Distributed by Filmakers Library, 124 East 40th street, New York, N.Y. 10016; 212-808-4980
Produced by Café Sisters Productions
Directed by Christine Fugate
VHS, color, 58 min.



High School - Adult
Health Sciences, Economics, Agriculture

Date Entered: 11/09/2018

Reviewed by Rebecca Adler, College of Staten Island, City University of New York

The not-so-new-anymore breed of documentary film that clocks in at just under an hour is clearly a made-for-television product whose topicality may or may not consign it to a limited lifetime. Greater longevity comes only from some more resonant content or aesthetic dimension. Tobacco Blues is clearly inspired by the adverse consequences to the individual small tobacco farmer of the ongoing efforts of the Food and Drug Administration, or FDA, to have tobacco labeled as a drug -- and therefore be able to regulate every aspect of its production and sales. But the film succeeds in having a life beyond its immediate newsworthiness by humanly acquainting us with four Kentucky tobacco farmers and their families, whose way of life going back many generations is threatened by the near universal assault on the "dirty weed" (as a centuries-old piece of doggerel has it).

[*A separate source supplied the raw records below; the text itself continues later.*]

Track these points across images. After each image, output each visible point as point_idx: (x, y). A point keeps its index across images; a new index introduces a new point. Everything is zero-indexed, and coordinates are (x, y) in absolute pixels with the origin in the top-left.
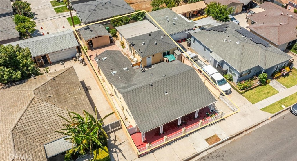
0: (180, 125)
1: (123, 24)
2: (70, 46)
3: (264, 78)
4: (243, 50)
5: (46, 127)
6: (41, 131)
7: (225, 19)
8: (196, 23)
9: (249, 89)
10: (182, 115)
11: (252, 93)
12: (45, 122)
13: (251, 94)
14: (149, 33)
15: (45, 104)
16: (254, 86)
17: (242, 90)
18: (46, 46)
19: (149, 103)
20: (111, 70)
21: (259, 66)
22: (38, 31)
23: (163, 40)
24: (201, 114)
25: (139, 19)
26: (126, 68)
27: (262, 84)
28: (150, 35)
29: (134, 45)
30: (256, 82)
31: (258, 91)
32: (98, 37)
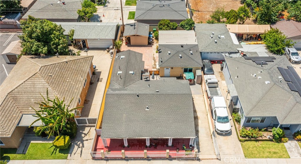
0: (148, 146)
1: (168, 29)
2: (107, 38)
3: (278, 134)
4: (266, 93)
5: (33, 100)
6: (27, 102)
7: (276, 51)
8: (242, 47)
9: (252, 139)
10: (149, 137)
11: (254, 145)
12: (34, 96)
13: (251, 146)
14: (182, 45)
15: (42, 81)
16: (261, 139)
17: (243, 137)
18: (88, 32)
19: (125, 113)
20: (119, 70)
21: (276, 117)
22: (99, 17)
23: (191, 56)
24: (178, 144)
25: (186, 28)
26: (132, 72)
27: (274, 140)
28: (182, 46)
29: (161, 52)
30: (267, 135)
31: (264, 146)
32: (137, 36)
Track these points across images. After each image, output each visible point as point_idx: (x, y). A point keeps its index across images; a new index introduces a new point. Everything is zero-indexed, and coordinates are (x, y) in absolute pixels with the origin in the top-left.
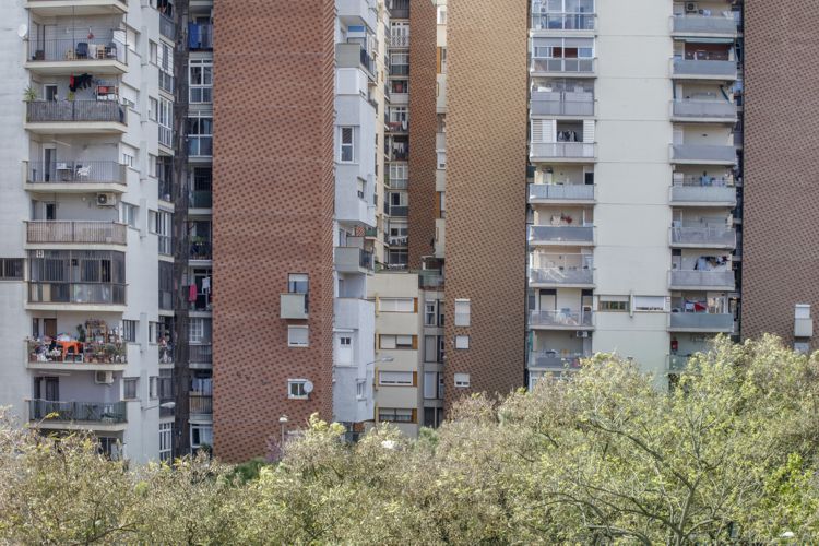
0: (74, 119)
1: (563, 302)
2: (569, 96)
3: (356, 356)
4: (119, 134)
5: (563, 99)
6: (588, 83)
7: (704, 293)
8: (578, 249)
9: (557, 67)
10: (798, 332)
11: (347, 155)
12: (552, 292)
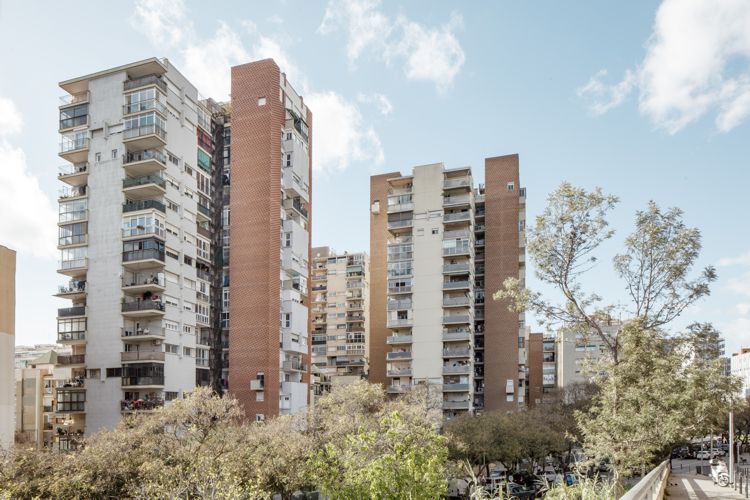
0: (139, 309)
1: (402, 383)
2: (402, 301)
3: (291, 405)
4: (162, 315)
5: (399, 303)
6: (410, 295)
7: (458, 376)
8: (406, 361)
9: (397, 290)
10: (508, 391)
11: (288, 325)
12: (398, 379)
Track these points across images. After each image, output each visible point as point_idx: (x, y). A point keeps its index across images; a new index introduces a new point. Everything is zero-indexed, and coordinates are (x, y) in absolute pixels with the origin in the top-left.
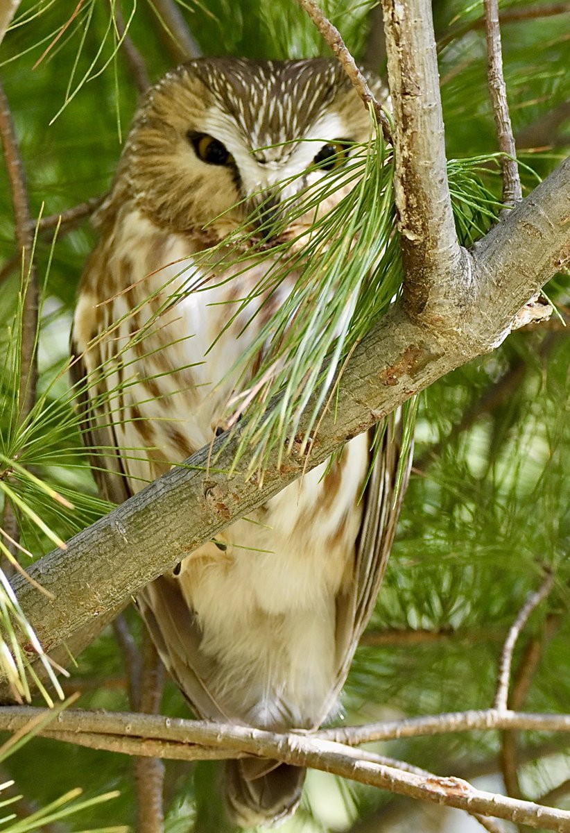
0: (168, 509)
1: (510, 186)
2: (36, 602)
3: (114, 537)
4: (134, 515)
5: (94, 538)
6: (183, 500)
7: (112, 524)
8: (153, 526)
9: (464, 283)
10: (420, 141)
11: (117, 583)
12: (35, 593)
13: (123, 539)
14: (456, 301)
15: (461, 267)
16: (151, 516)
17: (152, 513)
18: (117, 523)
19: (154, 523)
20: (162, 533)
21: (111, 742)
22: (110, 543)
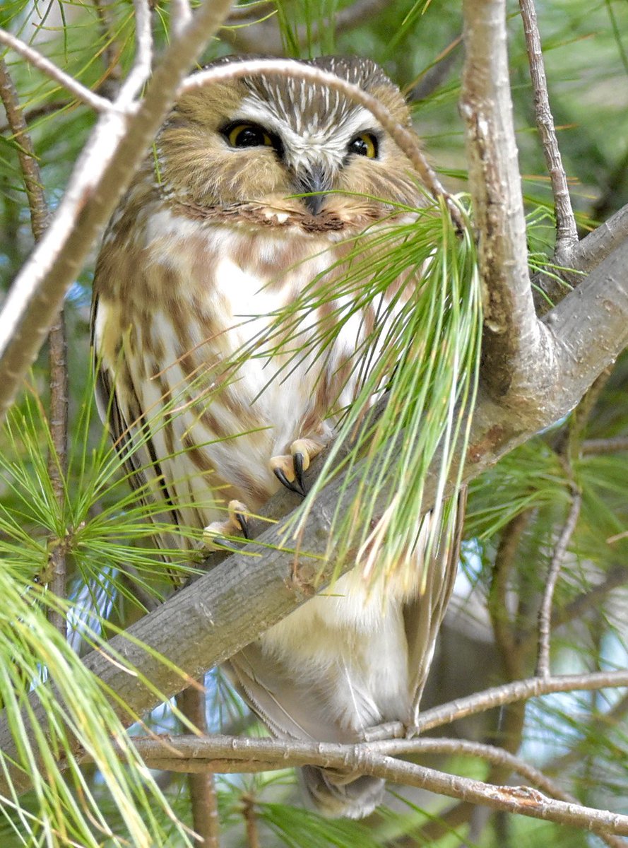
0: (254, 591)
1: (565, 222)
2: (124, 685)
3: (200, 620)
4: (218, 597)
5: (179, 620)
6: (268, 583)
7: (196, 606)
8: (239, 608)
9: (547, 365)
10: (504, 244)
11: (204, 663)
12: (122, 676)
13: (209, 623)
14: (540, 383)
15: (542, 348)
16: (237, 599)
17: (237, 595)
18: (202, 605)
19: (240, 605)
20: (249, 616)
21: (177, 765)
22: (197, 627)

The farmers appear here as victims caught in a crossfire of politics, health matters, and big business, with no one to look after their interests. Cultivating small parcels of land, hugely dependent on the large tobacco companies that buy their crops, the farmers, while aware that their product may be harmful, nonetheless find themselves trying to hold on to a way of life that seems tied to the earth itself. The film does not in any way try to soften the mendacities of the CEO's who for the longest time insisted that smoking engendered no ill effects whatsoever. Nonetheless, tradition passed on generation after generation dies hard, even as one of the farmers begins to experiment with a harvest of organic vegetables. But meeting these farmers and their families, and observing something of their cyclic routine (including the customary ululating of the tobacco auctioneer), makes us look at their world as one would look upon that of any endangered species, even a malignant one -- and our enduring sympathies, despite all, are enlisted. Recommended.